DIRECTIONS FOR THIS TASK: Emit an exact copy of the lines running from the start of the records to the line containing "Image width covers", both included.

Data extracted from a collection

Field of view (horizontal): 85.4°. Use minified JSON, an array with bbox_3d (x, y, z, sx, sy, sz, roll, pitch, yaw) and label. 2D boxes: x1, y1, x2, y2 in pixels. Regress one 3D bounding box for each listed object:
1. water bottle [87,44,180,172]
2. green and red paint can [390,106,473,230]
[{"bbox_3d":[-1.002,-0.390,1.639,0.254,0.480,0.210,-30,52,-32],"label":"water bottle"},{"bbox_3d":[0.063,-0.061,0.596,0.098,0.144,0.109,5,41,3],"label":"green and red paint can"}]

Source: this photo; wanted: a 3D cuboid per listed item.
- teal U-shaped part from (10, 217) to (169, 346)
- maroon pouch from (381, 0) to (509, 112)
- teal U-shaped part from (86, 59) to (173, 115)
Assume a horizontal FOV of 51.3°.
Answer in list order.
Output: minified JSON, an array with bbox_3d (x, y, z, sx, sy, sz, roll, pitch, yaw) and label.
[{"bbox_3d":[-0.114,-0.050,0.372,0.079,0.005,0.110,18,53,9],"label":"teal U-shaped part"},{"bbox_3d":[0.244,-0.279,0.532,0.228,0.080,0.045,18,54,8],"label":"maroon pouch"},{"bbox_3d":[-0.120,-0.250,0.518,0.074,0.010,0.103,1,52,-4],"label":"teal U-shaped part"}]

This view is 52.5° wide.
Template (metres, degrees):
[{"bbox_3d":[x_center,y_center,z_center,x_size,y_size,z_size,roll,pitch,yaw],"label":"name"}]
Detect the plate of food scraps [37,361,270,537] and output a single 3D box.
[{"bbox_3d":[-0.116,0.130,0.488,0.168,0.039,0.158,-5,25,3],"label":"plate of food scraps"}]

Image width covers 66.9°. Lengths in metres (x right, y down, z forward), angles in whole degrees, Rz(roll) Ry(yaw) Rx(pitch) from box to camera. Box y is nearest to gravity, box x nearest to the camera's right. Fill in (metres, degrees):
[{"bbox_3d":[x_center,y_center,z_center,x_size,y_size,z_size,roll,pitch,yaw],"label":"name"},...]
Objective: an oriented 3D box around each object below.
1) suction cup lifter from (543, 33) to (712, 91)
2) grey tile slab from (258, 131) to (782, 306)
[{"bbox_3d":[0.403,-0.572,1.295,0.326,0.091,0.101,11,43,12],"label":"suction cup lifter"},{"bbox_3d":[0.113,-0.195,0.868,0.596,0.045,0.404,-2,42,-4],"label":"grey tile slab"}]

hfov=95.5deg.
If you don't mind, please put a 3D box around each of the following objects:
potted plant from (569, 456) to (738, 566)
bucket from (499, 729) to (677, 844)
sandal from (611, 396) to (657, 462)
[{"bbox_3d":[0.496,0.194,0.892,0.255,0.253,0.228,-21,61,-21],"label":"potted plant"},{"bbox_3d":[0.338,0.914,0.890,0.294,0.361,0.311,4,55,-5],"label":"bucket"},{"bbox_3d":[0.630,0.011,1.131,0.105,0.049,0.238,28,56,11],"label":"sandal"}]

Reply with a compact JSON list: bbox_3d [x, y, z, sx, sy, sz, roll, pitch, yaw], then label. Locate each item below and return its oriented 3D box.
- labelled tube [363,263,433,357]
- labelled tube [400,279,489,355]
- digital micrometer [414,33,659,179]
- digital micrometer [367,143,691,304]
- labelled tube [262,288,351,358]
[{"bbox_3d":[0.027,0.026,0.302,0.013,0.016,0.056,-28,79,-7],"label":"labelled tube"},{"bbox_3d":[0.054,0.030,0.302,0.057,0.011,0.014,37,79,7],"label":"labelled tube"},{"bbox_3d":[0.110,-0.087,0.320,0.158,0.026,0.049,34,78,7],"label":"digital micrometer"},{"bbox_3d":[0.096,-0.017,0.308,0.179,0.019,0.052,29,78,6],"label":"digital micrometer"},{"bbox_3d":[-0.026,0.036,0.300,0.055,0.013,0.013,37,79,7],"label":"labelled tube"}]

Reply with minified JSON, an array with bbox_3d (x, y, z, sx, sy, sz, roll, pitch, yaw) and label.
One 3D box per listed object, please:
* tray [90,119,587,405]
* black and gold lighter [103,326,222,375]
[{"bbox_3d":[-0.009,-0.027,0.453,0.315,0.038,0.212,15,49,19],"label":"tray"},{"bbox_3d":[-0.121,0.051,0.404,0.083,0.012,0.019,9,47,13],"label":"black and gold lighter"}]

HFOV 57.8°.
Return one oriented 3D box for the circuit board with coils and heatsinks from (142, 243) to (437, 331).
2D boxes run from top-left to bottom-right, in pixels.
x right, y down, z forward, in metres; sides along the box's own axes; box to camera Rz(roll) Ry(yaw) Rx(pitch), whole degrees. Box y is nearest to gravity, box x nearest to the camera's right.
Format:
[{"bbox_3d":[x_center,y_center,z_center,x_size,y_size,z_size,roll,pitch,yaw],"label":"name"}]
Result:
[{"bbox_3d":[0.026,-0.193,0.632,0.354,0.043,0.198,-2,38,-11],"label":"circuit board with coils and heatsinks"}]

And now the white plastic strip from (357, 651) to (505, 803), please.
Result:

ANSWER BELOW:
Field of view (horizontal): 85.4°. Use minified JSON, an array with bbox_3d (x, y, z, sx, sy, sz, roll, pitch, yaw) and label. 2D boxes: x1, y1, x2, y2 in pixels. Regress one 3D bounding box for each listed object:
1. water bottle [87,44,180,172]
2. green and red paint can [390,106,473,230]
[{"bbox_3d":[-1.002,-0.390,1.639,0.254,0.480,0.210,-30,52,-32],"label":"water bottle"},{"bbox_3d":[0.063,-0.061,0.596,0.098,0.144,0.109,5,41,3],"label":"green and red paint can"}]

Source: this photo; wanted: a 3D cuboid per listed item.
- teal U-shaped part from (10, 217) to (169, 346)
- maroon pouch from (381, 0) to (509, 112)
- teal U-shaped part from (86, 59) to (173, 115)
Assume a horizontal FOV of 51.3°.
Answer in list order.
Output: minified JSON, an array with bbox_3d (x, y, z, sx, sy, sz, roll, pitch, yaw) and label.
[{"bbox_3d":[-0.114,-0.050,0.372,0.079,0.005,0.110,18,53,9],"label":"teal U-shaped part"},{"bbox_3d":[0.244,-0.279,0.532,0.228,0.080,0.045,18,54,8],"label":"maroon pouch"},{"bbox_3d":[-0.120,-0.250,0.518,0.074,0.010,0.103,1,52,-4],"label":"teal U-shaped part"}]

This view is 52.5° wide.
Template (metres, degrees):
[{"bbox_3d":[x_center,y_center,z_center,x_size,y_size,z_size,roll,pitch,yaw],"label":"name"}]
Detect the plate of food scraps [37,361,270,537] and output a single 3D box.
[{"bbox_3d":[-0.116,0.130,0.488,0.168,0.039,0.158,-5,25,3],"label":"plate of food scraps"}]

Image width covers 66.9°. Lengths in metres (x right, y down, z forward), angles in whole degrees, Rz(roll) Ry(yaw) Rx(pitch) from box to camera. Box y is nearest to gravity, box x nearest to the camera's right. Fill in (metres, degrees):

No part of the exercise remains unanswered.